Sunday, April 13, 2008


ILLUMINATE ANZAC DAY WITH AUCKLAND MUSEUM
April 22, 23 & 24
7:30 pm - 10:00 pm

Auckland Museum has secured the rights to project the only known film of the Gallipoli campaign onto the outside of its grand entrance. Heroes of Gallipoli will be shown for the three nights leading up to the ANZAC day commemorations.

Visitors are invited to watch the 20 minute film, which will play on continuous loop from 7.30pm to 10.00pm, from the steps of the cenotaph and then come inside the Museum to sign a digital book of remembrance, look up relatives war records on the Museums Cenotaph database and enjoy some light refreshments from the café.

Heroes of Gallipoli includes scenes of British, New Zealand and Australian troops. It was shot by Ellis Ashmead-Bartlett, a famous English war correspondent. Oscar winning film director, Peter Jackson’s outstanding restoration has just been listed with the UNESCO’s Memory of the World programme.

View this rarely seen film taken at ANZAC Cove and Suvla Bay in 1915.
Film accession number : F08484 . Title : [Extracts from A H Noad film: Anzac 1915; British troops on beach, possibly Suvla]
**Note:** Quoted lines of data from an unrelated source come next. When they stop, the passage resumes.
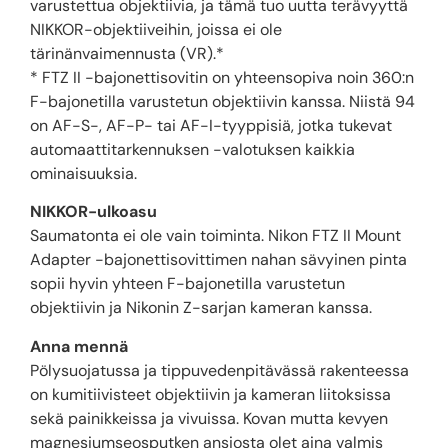
varustettua objektiivia, ja tämä tuo uutta terävyyttä
NIKKOR-objektiiveihin, joissa ei ole
tärinänvaimennusta (VR).*
* FTZ II -bajonettisovitin on yhteensopiva noin 360:n
F-bajonetilla varustetun objektiivin kanssa. Niistä 94
on AF-S-, AF-P- tai AF-I-tyyppisiä, jotka tukevat
automaattitarkennuksen -valotuksen kaikkia
ominaisuuksia.
NIKKOR-ulkoasu
Saumatonta ei ole vain toiminta. Nikon FTZ II Mount
Adapter -bajonettisovittimen nahan sävyinen pinta
sopii hyvin yhteen F-bajonetilla varustetun
objektiivin ja Nikonin Z-sarjan kameran kanssa.
Anna mennä
Pölysuojatussa ja tippuvedenpitävässä rakenteessa
on kumitiivisteet objektiivin ja kameran liitoksissa
sekä painikkeissa ja vivuissa. Kovan mutta kevyen
magnesiumseosputken ansiosta olet aina valmis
This footage is believed to have been shot by Mr. Ellis Ashmead-Bartlett, the English journalist who gave Australia its first description of the ANZAC troops at Gallipoli. His colourful and stirring accounts of Australian soldiers’ bravery, particularly of their landing at ANZAC Cove, helped give rise to the legend of Anzac. Bartlett filmed live action in and around Anzac Cove from July to September 1915, and the resulting footage, screened in 1916 under the title With the Dardanelles Expedition : Heroes of Gallipoli, was an instant success with audiences in England and Australia. A print of this film was acquired by the Australian War Memorial in 1919. However the “new” footage shown here was not a part of the film as it currently stands. It was discovered as an unidentified film segment within a compilation of footage related to World War 1 , sold to the Memorial in 1938. The seller of the footage was unable to shed light on its origins.
We can only guess why the footage was removed from the Dardanelles film. Although it cannot be authenticated to an absolute certainty, the most probable origin of the footage is that Bartlett shot it, because he was the only person known to have operated a moving film camera at Gallipoli. However we can be grateful that by whatever means, this film was preserved to add to our precious sum of knowledge of this iconic campaign.